▶ [THE PROBLEM]
Repeat every entry word for word, skipping the pictures.

(Collection entries)

--------------------------------

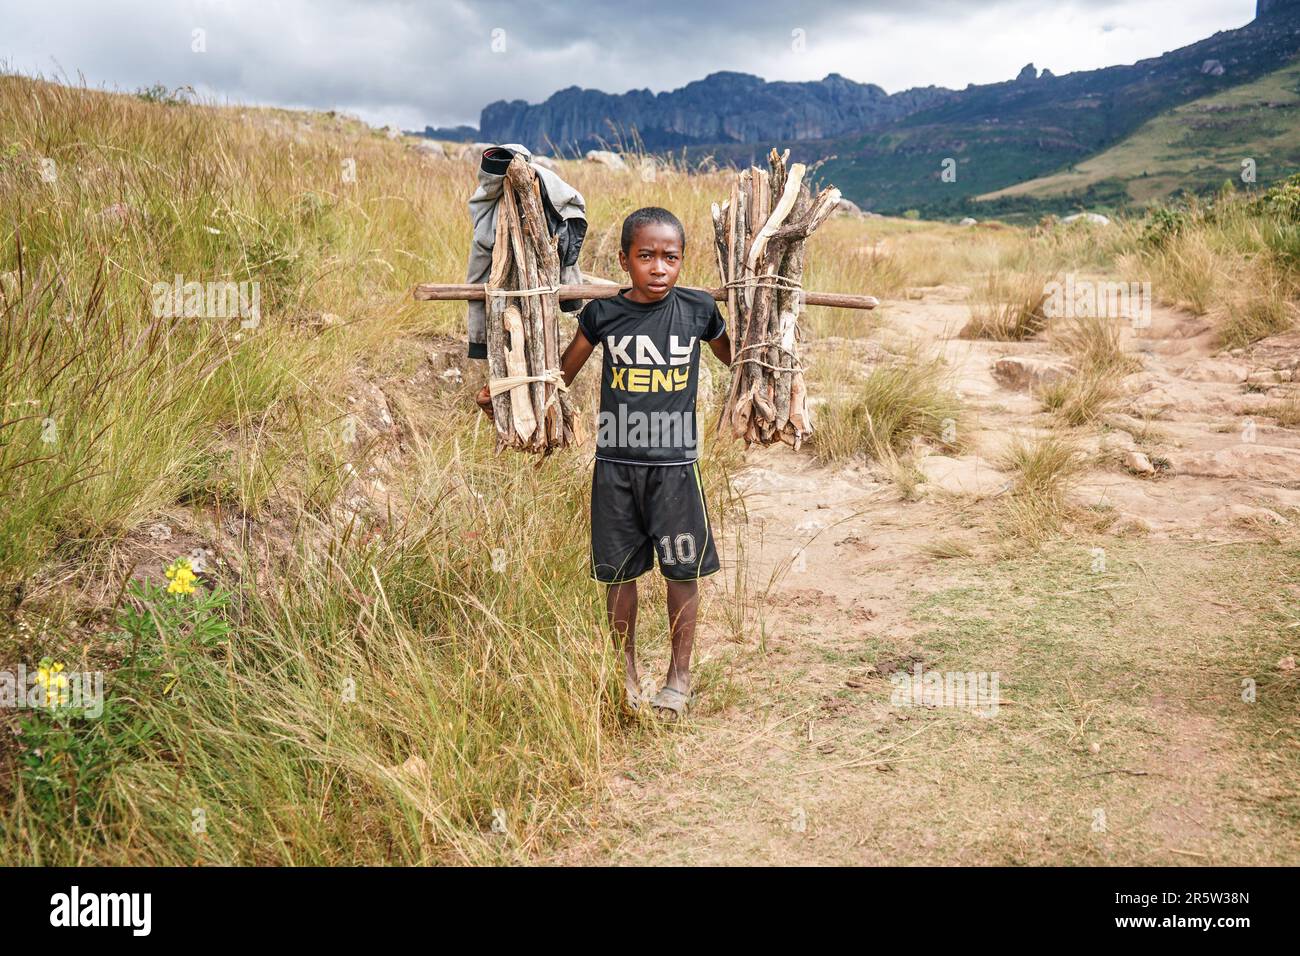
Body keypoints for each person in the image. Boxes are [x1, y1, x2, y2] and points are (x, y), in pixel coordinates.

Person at [476, 206, 732, 720]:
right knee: (620, 573)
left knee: (683, 571)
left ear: (683, 261)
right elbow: (561, 376)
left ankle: (679, 679)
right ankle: (627, 673)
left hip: (676, 466)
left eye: (670, 257)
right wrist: (510, 395)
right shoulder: (603, 315)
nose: (659, 268)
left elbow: (739, 361)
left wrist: (763, 326)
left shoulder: (699, 311)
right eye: (646, 257)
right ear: (624, 260)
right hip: (615, 465)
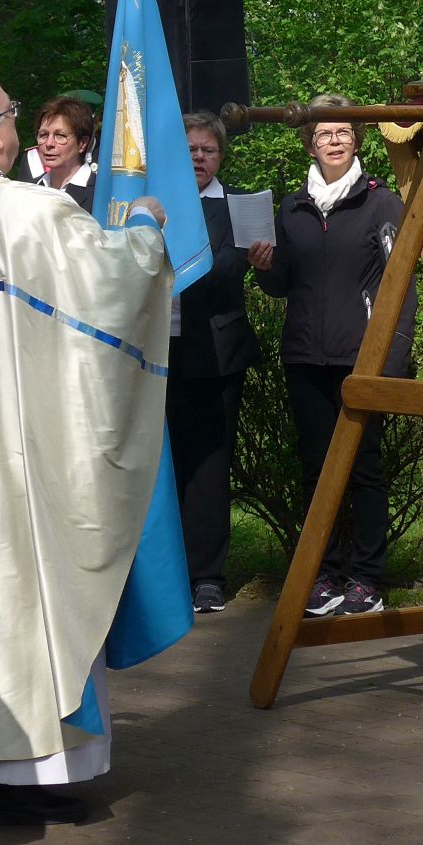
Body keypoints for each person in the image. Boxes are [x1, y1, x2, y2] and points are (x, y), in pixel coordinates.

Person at [0, 71, 172, 825]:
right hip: (16, 447)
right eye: (13, 116)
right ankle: (26, 769)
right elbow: (114, 290)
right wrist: (146, 231)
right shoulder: (30, 211)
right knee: (24, 583)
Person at [247, 93, 414, 619]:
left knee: (363, 468)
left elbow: (401, 285)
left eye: (343, 132)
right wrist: (264, 268)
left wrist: (391, 362)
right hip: (304, 357)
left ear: (357, 140)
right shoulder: (292, 207)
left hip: (360, 358)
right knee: (316, 469)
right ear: (310, 144)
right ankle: (324, 574)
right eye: (323, 133)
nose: (334, 140)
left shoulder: (381, 203)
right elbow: (282, 285)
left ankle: (366, 578)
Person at [168, 111, 260, 613]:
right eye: (190, 150)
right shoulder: (154, 205)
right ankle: (164, 573)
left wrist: (170, 273)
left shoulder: (239, 205)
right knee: (164, 465)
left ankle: (206, 575)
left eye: (208, 150)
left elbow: (230, 269)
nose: (199, 158)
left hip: (216, 356)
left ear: (221, 157)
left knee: (208, 466)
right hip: (159, 354)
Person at [32, 97, 98, 211]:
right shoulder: (30, 188)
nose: (49, 143)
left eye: (60, 135)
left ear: (82, 143)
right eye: (43, 135)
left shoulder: (99, 192)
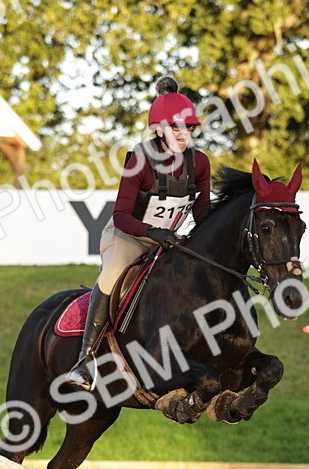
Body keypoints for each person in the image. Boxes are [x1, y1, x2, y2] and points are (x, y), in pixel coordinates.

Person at [67, 76, 213, 391]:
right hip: (129, 237)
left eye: (189, 128)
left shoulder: (199, 163)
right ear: (159, 129)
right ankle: (85, 360)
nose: (184, 134)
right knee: (111, 276)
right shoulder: (140, 161)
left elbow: (202, 213)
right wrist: (153, 232)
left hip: (168, 240)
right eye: (177, 128)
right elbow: (120, 216)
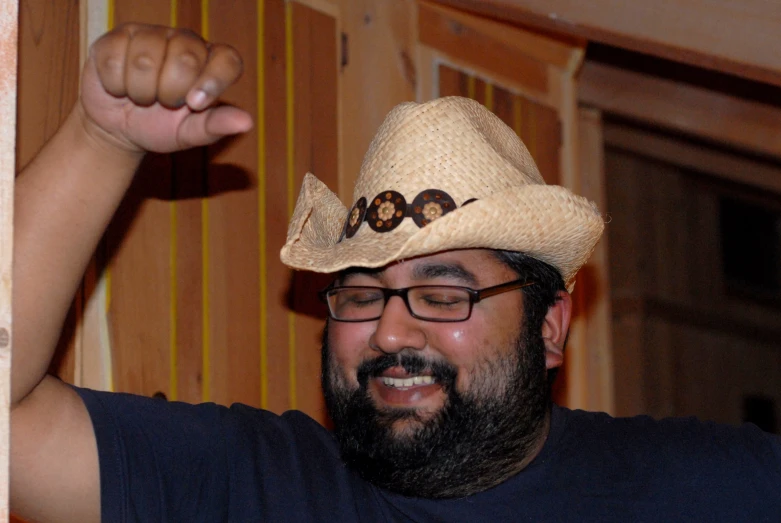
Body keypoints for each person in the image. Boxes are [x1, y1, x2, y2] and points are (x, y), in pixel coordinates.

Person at [10, 23, 780, 523]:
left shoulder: (713, 485)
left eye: (442, 293)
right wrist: (100, 139)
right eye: (358, 293)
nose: (387, 328)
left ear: (549, 328)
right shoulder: (251, 483)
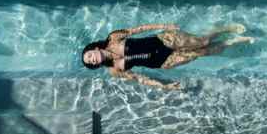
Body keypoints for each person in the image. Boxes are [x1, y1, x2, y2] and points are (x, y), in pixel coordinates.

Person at [81, 22, 252, 90]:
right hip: (164, 61)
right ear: (95, 65)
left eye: (89, 55)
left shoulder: (113, 38)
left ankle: (222, 30)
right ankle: (231, 42)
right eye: (90, 62)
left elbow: (138, 29)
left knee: (202, 41)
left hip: (164, 40)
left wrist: (163, 25)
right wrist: (164, 86)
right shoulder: (114, 70)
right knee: (203, 52)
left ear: (94, 48)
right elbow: (140, 78)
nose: (92, 59)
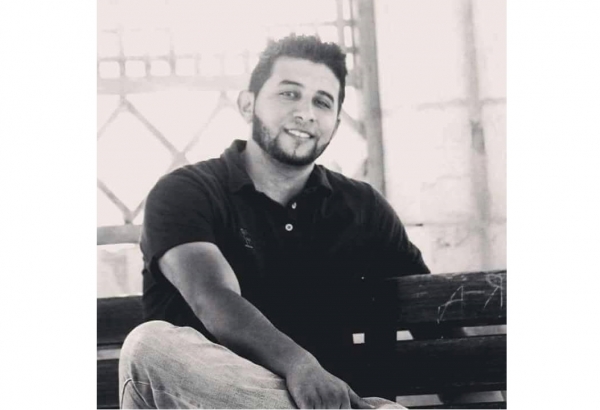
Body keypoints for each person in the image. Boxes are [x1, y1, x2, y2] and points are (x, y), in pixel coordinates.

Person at [119, 34, 431, 409]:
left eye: (322, 102)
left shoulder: (362, 208)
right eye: (289, 94)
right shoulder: (186, 192)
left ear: (335, 123)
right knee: (150, 347)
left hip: (330, 403)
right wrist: (299, 366)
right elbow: (212, 296)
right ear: (247, 104)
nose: (306, 113)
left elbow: (435, 323)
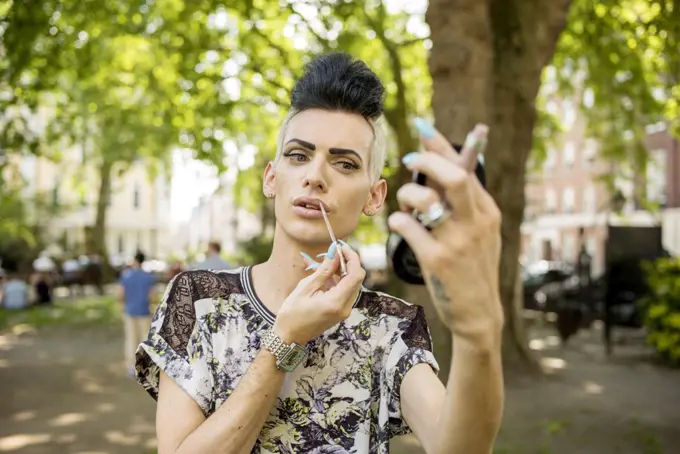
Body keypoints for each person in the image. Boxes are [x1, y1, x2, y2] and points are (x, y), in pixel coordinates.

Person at [135, 52, 504, 453]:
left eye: (344, 164)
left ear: (374, 197)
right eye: (298, 155)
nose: (315, 176)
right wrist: (285, 340)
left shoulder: (391, 325)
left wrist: (478, 333)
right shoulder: (198, 299)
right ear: (272, 178)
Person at [119, 251, 157, 376]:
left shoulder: (126, 276)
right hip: (144, 311)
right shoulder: (148, 277)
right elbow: (153, 296)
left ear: (134, 260)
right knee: (145, 339)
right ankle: (145, 367)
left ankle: (131, 367)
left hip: (130, 311)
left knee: (130, 340)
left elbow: (119, 294)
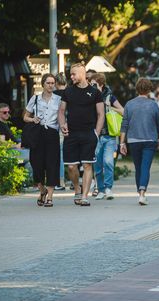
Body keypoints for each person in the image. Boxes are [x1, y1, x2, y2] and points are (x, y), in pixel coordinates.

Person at [58, 62, 105, 207]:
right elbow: (61, 111)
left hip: (88, 134)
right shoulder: (68, 91)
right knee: (71, 167)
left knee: (87, 165)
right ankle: (77, 189)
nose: (71, 76)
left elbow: (101, 114)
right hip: (71, 134)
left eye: (74, 74)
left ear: (82, 74)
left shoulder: (95, 92)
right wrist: (62, 125)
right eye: (70, 74)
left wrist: (96, 133)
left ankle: (84, 196)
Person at [119, 78, 159, 205]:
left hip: (133, 140)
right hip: (150, 140)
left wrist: (122, 142)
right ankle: (142, 193)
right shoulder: (153, 105)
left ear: (137, 88)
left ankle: (140, 192)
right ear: (149, 89)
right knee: (145, 167)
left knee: (138, 167)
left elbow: (124, 124)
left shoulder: (129, 104)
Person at [23, 74, 61, 207]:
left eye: (53, 83)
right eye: (48, 83)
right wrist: (33, 119)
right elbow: (25, 117)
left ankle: (50, 196)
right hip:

--------------------------------

▶ [EXERCISE RESULT]
Body keypoints for each person in the image. Boxes are [x1, y1, x2, y2] and points are (x, y), in pixel coordinates.

Person at [476, 206, 732, 720]:
right knee: (620, 573)
left knee: (683, 571)
left ear: (683, 261)
right elbow: (561, 376)
left ankle: (679, 679)
right ankle: (627, 673)
left hip: (676, 466)
left eye: (670, 257)
right wrist: (510, 395)
right shoulder: (603, 315)
nose: (659, 268)
left elbow: (739, 361)
left wrist: (763, 326)
left shoulder: (699, 311)
right eye: (646, 257)
right ear: (624, 260)
right hip: (615, 465)
Body keypoints for each person in the image. Boxes are [x1, y1, x2, y2] and points are (x, y), in pixel coordinates.

Person at [0, 71, 172, 825]:
right hip: (16, 447)
right eye: (13, 116)
right ankle: (26, 769)
right elbow: (114, 290)
right wrist: (146, 231)
right shoulder: (30, 211)
right knee: (24, 583)
Person at [247, 93, 414, 619]:
left knee: (363, 468)
left elbow: (401, 285)
left eye: (343, 132)
right wrist: (264, 268)
left wrist: (391, 362)
right hip: (304, 357)
left ear: (357, 140)
right shoulder: (292, 207)
left hip: (360, 358)
right knee: (316, 469)
right ear: (310, 144)
right ankle: (324, 574)
right eye: (323, 133)
nose: (334, 140)
left shoulder: (381, 203)
right elbow: (282, 285)
left ankle: (366, 578)
Person at [168, 111, 260, 613]:
right eye: (190, 150)
right shoulder: (154, 205)
right ankle: (164, 573)
left wrist: (170, 273)
left shoulder: (239, 205)
right knee: (164, 465)
left ankle: (206, 575)
left eye: (208, 150)
left elbow: (230, 269)
nose: (199, 158)
left hip: (216, 356)
left ear: (221, 157)
left knee: (208, 466)
right hip: (159, 354)
Person at [32, 97, 98, 211]:
right shoulder: (30, 188)
nose: (49, 143)
left eye: (60, 135)
left ear: (82, 143)
right eye: (43, 135)
left shoulder: (99, 192)
Body keypoints for each person in the image. Boxes are [x1, y1, x2, y2] and points are (x, y), in pixel coordinates.

Person at [67, 76, 213, 391]:
right hip: (129, 237)
left eye: (189, 128)
left shoulder: (199, 163)
right ear: (159, 129)
right ankle: (85, 360)
nose: (184, 134)
right knee: (111, 276)
right shoulder: (140, 161)
left elbow: (202, 213)
right wrist: (153, 232)
left hip: (168, 240)
right eye: (177, 128)
right elbow: (120, 216)
Body keypoints for each person in the image. Boxes are [x1, y1, x2, y2] and points are (x, y), in pixel coordinates.

Person at [10, 23, 780, 523]:
left shoulder: (713, 485)
left eye: (442, 293)
right wrist: (100, 139)
right eye: (358, 293)
nose: (387, 328)
left ear: (549, 328)
right shoulder: (251, 483)
Body keypoints for each person in the image. Boxes are [x1, y1, x2, y2] and points are (x, y), in pixel coordinates.

Person at [81, 22, 252, 90]:
right hip: (164, 61)
right ear: (95, 65)
left eye: (89, 55)
left shoulder: (113, 38)
left ankle: (222, 30)
right ankle: (231, 42)
right eye: (90, 62)
left elbow: (138, 29)
left knee: (202, 41)
left hip: (164, 40)
left wrist: (163, 25)
right wrist: (164, 86)
right shoulder: (114, 70)
right knee: (203, 52)
left ear: (94, 48)
right elbow: (140, 78)
nose: (92, 59)
Body keypoints for each person in the image. Boxes are [x1, y1, x2, y2] and points are (x, y), in pixel coordinates.

Person at [119, 34, 431, 409]:
left eye: (322, 102)
left shoulder: (362, 208)
right eye: (289, 94)
right shoulder: (186, 192)
left ear: (335, 123)
right knee: (150, 347)
left hip: (330, 403)
right wrist: (299, 366)
right elbow: (212, 296)
right ear: (247, 104)
nose: (306, 113)
left elbow: (435, 323)
Body keypoints for each person in the image. Boxes are [x1, y1, x2, y2] and points are (x, y), in pixel coordinates.

Person at [135, 52, 504, 453]:
left eye: (344, 164)
left ear: (374, 197)
right eye: (298, 155)
nose: (315, 176)
right wrist: (285, 340)
left shoulder: (391, 325)
left wrist: (478, 333)
right shoulder: (198, 299)
right ear: (272, 178)
Person at [119, 251, 157, 376]:
left shoulder: (126, 276)
right hip: (144, 311)
right shoulder: (148, 277)
right elbow: (153, 296)
left ear: (134, 260)
right knee: (145, 339)
right ankle: (145, 367)
left ankle: (131, 367)
left hip: (130, 311)
left knee: (130, 340)
left elbow: (119, 294)
Body keypoints for each person in the image. Boxes are [x1, y1, x2, y2] and points are (x, y), in pixel coordinates.

Person at [58, 62, 105, 207]:
right elbow: (61, 111)
left hip: (88, 134)
right shoulder: (68, 91)
right knee: (71, 167)
left knee: (87, 165)
right ankle: (77, 189)
nose: (71, 76)
left elbow: (101, 114)
right hip: (71, 134)
left eye: (74, 74)
left ear: (82, 74)
left shoulder: (95, 92)
right wrist: (62, 125)
right eye: (70, 74)
left wrist: (96, 133)
left ankle: (84, 196)
Person at [119, 78, 159, 205]:
left hip: (133, 140)
right hip: (150, 140)
left wrist: (122, 142)
right ankle: (142, 193)
right shoulder: (153, 105)
left ear: (137, 88)
left ankle: (140, 192)
right ear: (149, 89)
right knee: (145, 167)
left knee: (138, 167)
left elbow: (124, 124)
left shoulder: (129, 104)
Person at [23, 74, 61, 207]:
left eye: (53, 83)
right eye: (48, 83)
right wrist: (33, 119)
right elbow: (25, 117)
left ankle: (50, 196)
right hip:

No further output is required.